Tevfik: Türk piyasaları büyümenin yüksek olacağı bir alan
Citigroup Global Hisse senedi Stratejistlerinden Hasan Tevfik de global hisse senetlerinde bir artış görüldüğünü bildirdi.
Tevfik, global olarak şirketlerin pozitif getiriler almaya başladıklarını belirterek, hisse senetlerinin yükselmeye başladığını ancak bu yükselmenin yavaş olduğunu dile getirdi.
2009 yılında gerçek anlamda hisse fiyatları arasında çok ciddi bir ayrım yapamadıklarını anlatan Tevfik, 2010 yılında ise bölgeler, ülkeler ve sektörler arasında bir ayrım yapabileceklerini ifade etti.
Tevfik, "Biz global hisse senedi piyasaları olarak 2010 yılında büyük getiri olacağını bekliyoruz. Yani burada yatırımcı olarak portföyünüze ekleyeceğiniz şeyler, hisse senedine girdim çıktım değil de o ülkede belli bir hisse senedine odaklanmak olabilir" diye konuştu.
Türkiye piyasalarının gelişmekte olan ve gelişmiş piyasalara göre nispeten daha cazip olduğunu vurgulayan Tevfik, Türkiye piyasalarının büyümenin daha yüksek olacağı bir alan olarak görüldüğünü işaret etti.

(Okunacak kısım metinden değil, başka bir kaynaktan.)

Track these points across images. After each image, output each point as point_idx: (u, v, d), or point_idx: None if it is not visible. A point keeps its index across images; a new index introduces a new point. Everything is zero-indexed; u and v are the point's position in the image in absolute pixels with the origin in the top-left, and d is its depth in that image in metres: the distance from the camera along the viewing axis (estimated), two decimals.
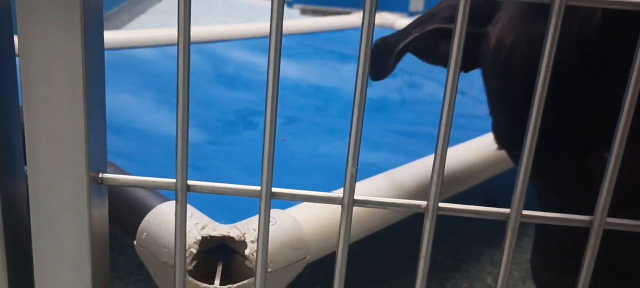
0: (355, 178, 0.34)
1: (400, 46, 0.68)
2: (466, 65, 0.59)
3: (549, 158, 0.52)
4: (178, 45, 0.31)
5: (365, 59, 0.31)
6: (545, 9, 0.31)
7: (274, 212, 0.62)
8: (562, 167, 0.52)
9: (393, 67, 0.70)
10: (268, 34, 0.31)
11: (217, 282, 0.57)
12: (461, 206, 0.35)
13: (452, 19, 0.69)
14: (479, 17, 0.56)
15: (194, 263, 0.56)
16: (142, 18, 3.06)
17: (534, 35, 0.51)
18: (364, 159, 0.34)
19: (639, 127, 0.33)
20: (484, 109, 0.61)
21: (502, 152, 0.60)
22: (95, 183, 0.35)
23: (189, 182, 0.34)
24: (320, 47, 1.55)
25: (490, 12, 0.58)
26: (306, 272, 0.64)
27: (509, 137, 0.57)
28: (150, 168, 0.79)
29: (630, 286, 0.53)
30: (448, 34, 0.66)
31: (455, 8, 0.30)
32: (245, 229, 0.58)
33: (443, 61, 0.69)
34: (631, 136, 0.32)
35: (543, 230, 0.57)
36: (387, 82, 0.74)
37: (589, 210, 0.35)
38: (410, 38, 0.68)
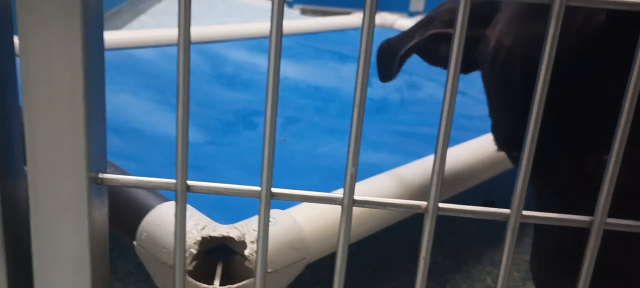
0: (355, 179, 0.34)
1: (403, 50, 0.69)
2: (465, 67, 0.59)
3: (549, 159, 0.52)
4: (178, 45, 0.31)
5: (366, 59, 0.31)
6: (544, 10, 0.31)
7: (274, 213, 0.62)
8: (562, 168, 0.52)
9: (398, 70, 0.71)
10: (268, 34, 0.31)
11: (216, 282, 0.57)
12: (461, 206, 0.35)
13: (451, 23, 0.70)
14: (478, 19, 0.56)
15: (193, 263, 0.56)
16: (142, 18, 3.06)
17: (533, 36, 0.51)
18: (363, 159, 0.34)
19: (639, 128, 0.33)
20: (483, 110, 0.61)
21: (501, 153, 0.60)
22: (95, 184, 0.35)
23: (189, 183, 0.34)
24: (320, 47, 1.55)
25: (489, 14, 0.58)
26: (306, 273, 0.64)
27: (508, 138, 0.58)
28: (149, 169, 0.79)
29: (629, 286, 0.53)
30: (448, 38, 0.66)
31: (454, 12, 0.30)
32: (245, 229, 0.58)
33: (443, 63, 0.69)
34: (631, 136, 0.32)
35: (542, 231, 0.57)
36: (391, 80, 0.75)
37: (589, 212, 0.35)
38: (411, 43, 0.69)
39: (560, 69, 0.42)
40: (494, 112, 0.59)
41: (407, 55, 0.70)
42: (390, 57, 0.71)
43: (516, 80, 0.53)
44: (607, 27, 0.46)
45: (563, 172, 0.52)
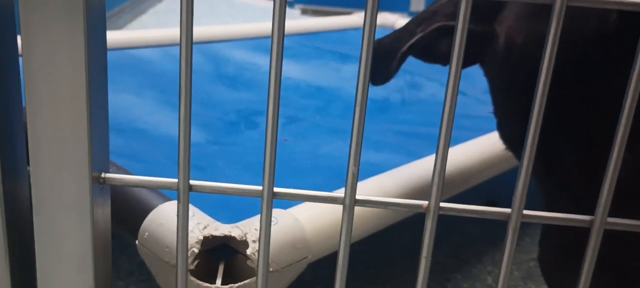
0: (356, 178, 0.34)
1: (405, 47, 0.66)
2: (465, 62, 0.59)
3: (554, 157, 0.52)
4: (180, 45, 0.31)
5: (367, 58, 0.32)
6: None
7: (276, 212, 0.62)
8: (566, 166, 0.52)
9: (397, 70, 0.68)
10: (269, 34, 0.31)
11: (218, 281, 0.57)
12: (462, 206, 0.35)
13: (455, 15, 0.69)
14: (482, 15, 0.56)
15: (195, 262, 0.56)
16: (143, 18, 3.06)
17: (545, 34, 0.51)
18: (365, 159, 0.34)
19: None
20: (484, 110, 0.61)
21: (502, 153, 0.60)
22: (98, 183, 0.35)
23: (191, 182, 0.34)
24: (321, 47, 1.55)
25: (493, 11, 0.58)
26: (307, 272, 0.64)
27: (516, 137, 0.57)
28: (151, 168, 0.79)
29: (630, 282, 0.53)
30: (451, 31, 0.64)
31: (456, 4, 0.30)
32: (247, 229, 0.59)
33: (441, 59, 0.68)
34: (633, 133, 0.32)
35: (547, 228, 0.57)
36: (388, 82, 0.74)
37: (592, 208, 0.35)
38: (415, 38, 0.65)
39: (570, 67, 0.42)
40: (501, 109, 0.58)
41: (409, 51, 0.67)
42: (386, 57, 0.67)
43: (527, 77, 0.52)
44: (620, 25, 0.46)
45: (567, 169, 0.52)
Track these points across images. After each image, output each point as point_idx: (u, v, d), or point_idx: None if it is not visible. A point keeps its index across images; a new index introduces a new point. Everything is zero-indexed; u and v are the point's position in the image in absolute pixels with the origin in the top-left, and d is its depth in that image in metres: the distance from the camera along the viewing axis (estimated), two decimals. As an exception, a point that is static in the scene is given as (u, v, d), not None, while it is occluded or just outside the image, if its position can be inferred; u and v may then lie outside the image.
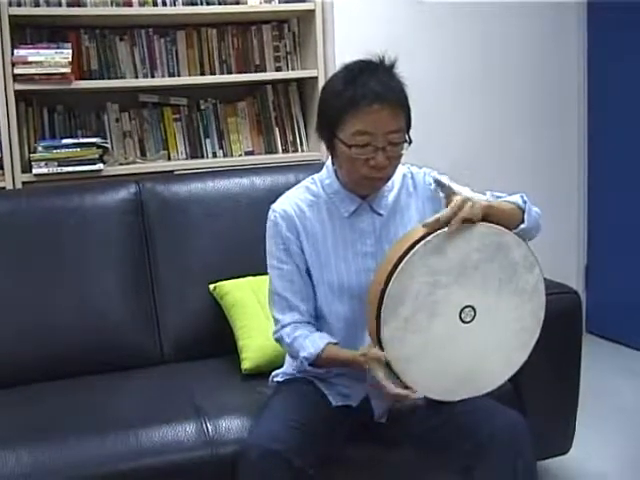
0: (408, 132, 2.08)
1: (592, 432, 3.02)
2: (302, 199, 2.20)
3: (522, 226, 1.99)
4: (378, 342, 1.92)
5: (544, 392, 2.52)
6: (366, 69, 2.06)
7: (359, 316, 2.08)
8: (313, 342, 2.09)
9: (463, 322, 1.93)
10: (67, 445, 2.09)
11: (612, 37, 4.08)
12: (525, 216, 2.00)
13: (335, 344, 2.10)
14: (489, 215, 1.91)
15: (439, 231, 1.88)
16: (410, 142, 2.07)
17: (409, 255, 1.87)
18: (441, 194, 1.98)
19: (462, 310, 1.93)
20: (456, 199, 1.88)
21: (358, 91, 2.00)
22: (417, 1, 3.86)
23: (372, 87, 2.00)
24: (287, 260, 2.16)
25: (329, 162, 2.21)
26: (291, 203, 2.19)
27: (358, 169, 2.05)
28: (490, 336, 1.97)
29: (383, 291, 1.88)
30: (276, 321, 2.18)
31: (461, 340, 1.94)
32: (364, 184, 2.11)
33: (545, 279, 2.06)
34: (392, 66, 2.09)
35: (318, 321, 2.19)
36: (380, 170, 2.05)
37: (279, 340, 2.19)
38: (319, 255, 2.16)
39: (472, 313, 1.93)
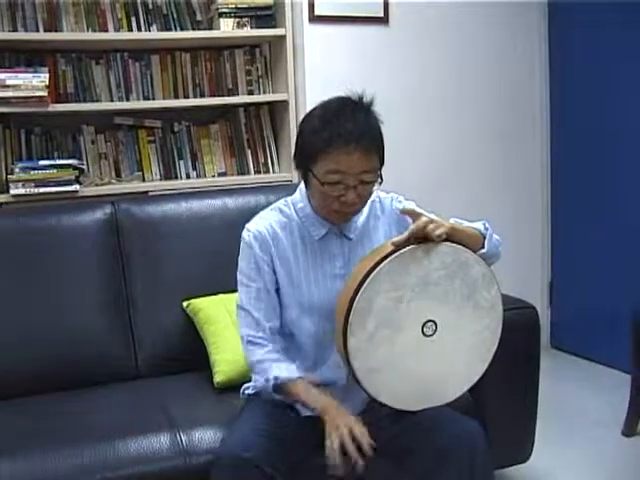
0: (380, 170, 2.15)
1: (555, 442, 3.12)
2: (275, 220, 2.27)
3: (482, 251, 2.09)
4: (345, 353, 2.01)
5: (503, 403, 2.60)
6: (344, 108, 2.12)
7: (327, 334, 2.17)
8: (288, 368, 2.15)
9: (425, 336, 2.03)
10: (45, 455, 2.13)
11: (573, 36, 4.17)
12: (486, 242, 2.11)
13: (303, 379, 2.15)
14: (452, 236, 2.01)
15: (404, 249, 1.97)
16: (381, 182, 2.15)
17: (375, 271, 1.96)
18: (409, 219, 2.08)
19: (424, 324, 2.02)
20: (422, 219, 1.99)
21: (334, 131, 2.06)
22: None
23: (348, 128, 2.06)
24: (256, 279, 2.23)
25: (302, 185, 2.28)
26: (265, 224, 2.26)
27: (329, 204, 2.14)
28: (451, 349, 2.06)
29: (350, 305, 1.97)
30: (242, 336, 2.25)
31: (423, 353, 2.03)
32: (334, 216, 2.20)
33: (505, 295, 2.15)
34: (370, 105, 2.16)
35: (287, 338, 2.26)
36: (350, 206, 2.14)
37: (245, 354, 2.25)
38: (290, 275, 2.24)
39: (434, 327, 2.03)
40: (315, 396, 2.12)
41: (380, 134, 2.15)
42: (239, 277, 2.28)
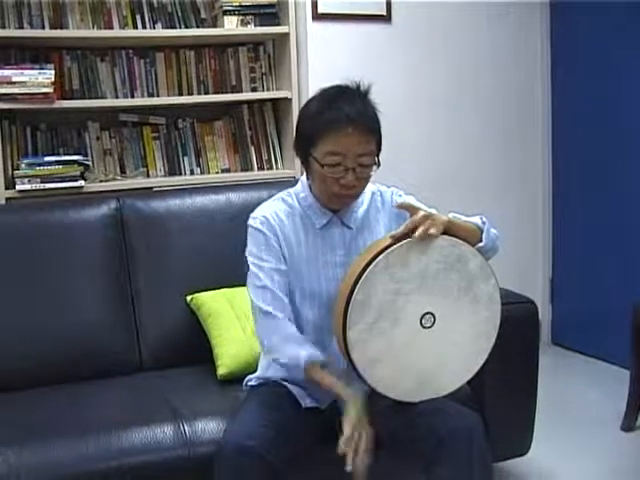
0: (378, 155, 2.19)
1: (554, 437, 3.14)
2: (280, 209, 2.30)
3: (480, 245, 2.12)
4: (344, 345, 2.04)
5: (502, 396, 2.62)
6: (342, 94, 2.18)
7: (327, 322, 2.19)
8: (315, 350, 2.15)
9: (423, 327, 2.05)
10: (52, 446, 2.16)
11: (576, 36, 4.18)
12: (483, 235, 2.14)
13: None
14: (449, 230, 2.05)
15: (402, 242, 2.00)
16: (379, 165, 2.19)
17: (373, 264, 1.99)
18: (407, 213, 2.11)
19: (422, 316, 2.04)
20: (419, 214, 2.02)
21: (333, 114, 2.12)
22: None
23: (346, 111, 2.12)
24: (268, 259, 2.23)
25: (304, 177, 2.32)
26: (270, 211, 2.29)
27: (329, 187, 2.17)
28: (449, 341, 2.09)
29: (349, 297, 2.00)
30: (261, 307, 2.19)
31: (422, 344, 2.06)
32: (334, 200, 2.23)
33: (504, 289, 2.18)
34: (367, 92, 2.21)
35: None
36: (349, 189, 2.18)
37: (263, 329, 2.22)
38: (293, 262, 2.26)
39: (432, 319, 2.05)
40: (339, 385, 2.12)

Tevfik, gelişmekte olan piyasaların geçmişteki krizlerden derslerini aldığını dile getirerek, o yüzden eskisi gibi çok fazla risk almadıklarını kaydetti.
Kazançlardaki duraklamanın 2007 yılının sonlarında başladığını ve 2009 yılının sonuna kadar devam ettiğini ifade eden Tevfik, gelecek iki yılda karlılıkların yüzde 60-70 arasında artacağını sözlerine ekledi.